Comparison with other tools
| Tool | Abt-Buy F1 | DBLP-ACM F1 | Training Required | Zero-Config |
|---|---|---|---|---|
| GoldenMatch | 81.7% | 97.2% | No | Yes |
| dedupe | ~75% | ~96% | Yes | No |
| Splink | ~70% | ~95% | Yes | No |
| Zingg | ~80% | ~96% | Yes | No |
| Ditto | 89.3% | 99.0% | Yes (1000+ labels) | No |
GoldenMatch trades ~8pts of F1 on Abt-Buy for zero training labels and no GPU requirement. On DBLP-ACM, it matches within 2pts of state-of-the-art.
PPRL accuracy
Benchmarked on FEBRL4 (5K vs 5K synthetic person records) and NCVR (North Carolina Voter Registration).
| Dataset | Strategy | Precision | Recall | F1 | Privacy |
|---|---|---|---|---|---|
| FEBRL4 | Normal fuzzy (baseline) | 56.5% | 74.6% | 64.3% | None |
| FEBRL4 | PPRL manual tuning | 98.2% | 82.6% | 89.8% | HMAC |
| FEBRL4 | PPRL auto-config | 99.7% | 86.1% | 92.4% | Per-field HMAC |
| FEBRL4 | PPRL paranoid | 98.9% | 76.0% | 86.0% | HMAC + balanced |
| NCVR | PPRL auto-config | 64.0% | 93.8% | 76.1% | Per-field HMAC |
Auto-configuration beats manual tuning on both datasets. PPRL auto-config profiles your data and picks optimal fields, bloom filter parameters, and threshold.
Performance (throughput)
Measured on a laptop (Windows 11, Python 3.12, 16GB RAM) with fuzzy + exact + golden record pipeline.
| Records | Time | Throughput | Pairs Found | Memory |
|---|---|---|---|---|
| 1,000 | 0.15s | 6,667 rec/s | 210 | 101 MB |
| 10,000 | 1.67s | 5,975 rec/s | 7,000 | 123 MB |
| 100,000 | 12.78s | 7,823 rec/s | 571,000 | 546 MB |
| 1,000,000 | 7.8s | 128,205 rec/s | – | – |
The 1M benchmark is exact-only (Polars self-join).

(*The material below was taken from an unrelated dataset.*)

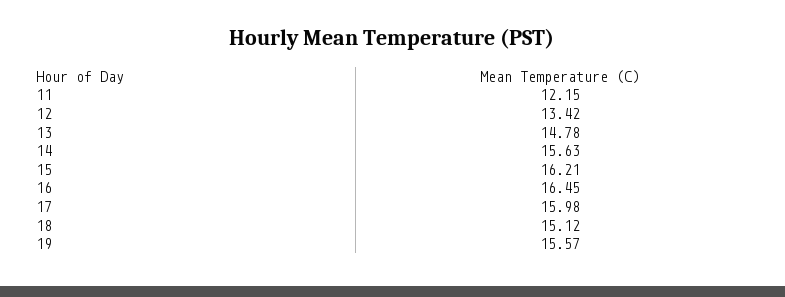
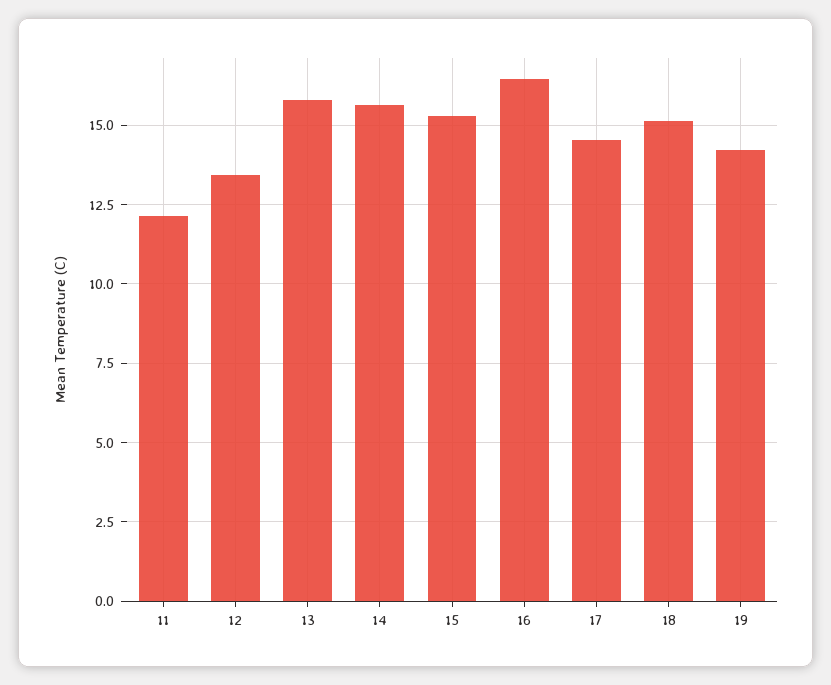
13: 14.78 -> 15.75
15: 16.21 -> 15.25
17: 15.98 -> 14.5
19: 15.57 -> 14.25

Fuzzy matching at 1M requires chunked processing or the DuckDB backend.
Fuzzy matching speedup
Parallel block scoring + intra-field early termination reduced 100K fuzzy matching from ~100s to ~39s (2.5x speedup):
| Optimization | 100K Time |
|---|---|
| Baseline (sequential, no early termination) | ~100s |
| + Parallel block scoring (ThreadPoolExecutor) | ~55s |
| + Intra-field early termination | ~39s |
| Pipeline overhead (ingest, standardize, cluster, golden) | ~12.8s total |
Scaling guidance
| Records | Recommended Approach |
|---|---|
| < 100K | Default (in-memory Polars) |
| 100K – 500K | Default with blocking tuning |
| 500K – 1M | Chunked processing (--chunked) |
| 1M – 10M | DuckDB backend or database sync |
| 10M+ | Ray backend (--backend ray) or database sync + ANN |
How to run benchmarks
Leipzig benchmarks
python tests/benchmarks/run_leipzig.py
Runs DBLP-ACM, DBLP-Scholar with multiple strategies and reports F1.
v0.3.0 quick benchmarks
python tests/benchmarks/run_v030_quick.py
Tests Fellegi-Sunter, learned blocking, and LLM budget features.
Domain extraction
python tests/benchmarks/run_domain_bench.py # Abt-Buy
python tests/benchmarks/run_amazon_google_bench.py # Amazon-Google
LLM + embedding
OPENAI_API_KEY=... python tests/benchmarks/run_llm_budget_bench.py
Requires an OpenAI API key.
Throughput benchmark
python tests/bench_1m.py
Generates synthetic data at multiple scales and measures throughput.
Analyze results
python tests/analyze_results.py
Key findings
-
Structured data does not need LLMs or embeddings. Fuzzy matching achieves 97%+ F1 on bibliographic and person records.
-
Product matching needs domain extraction + LLM. Domain extraction gets 393/1081 model matches for free on electronics. LLM scoring handles the borderline pairs.
-
More candidates can hurt. Adding candidate sources (domain extraction, token normalization, manufacturer blocking) helps electronics but hurts software matching. Keep the candidate set clean for domains without precise identifiers.
-
Blocking key choice dominates performance. A coarse blocking key (state) makes 100K fuzzy matching 30x slower than a fine key (zip + soundex).
-
PPRL auto-config beats manual tuning. 92.4% F1 vs 89.8% on FEBRL4, with zero manual configuration.
-
4 PPRL fields beats 6. Fewer, higher-quality fields reduce noise in bloom filter comparison.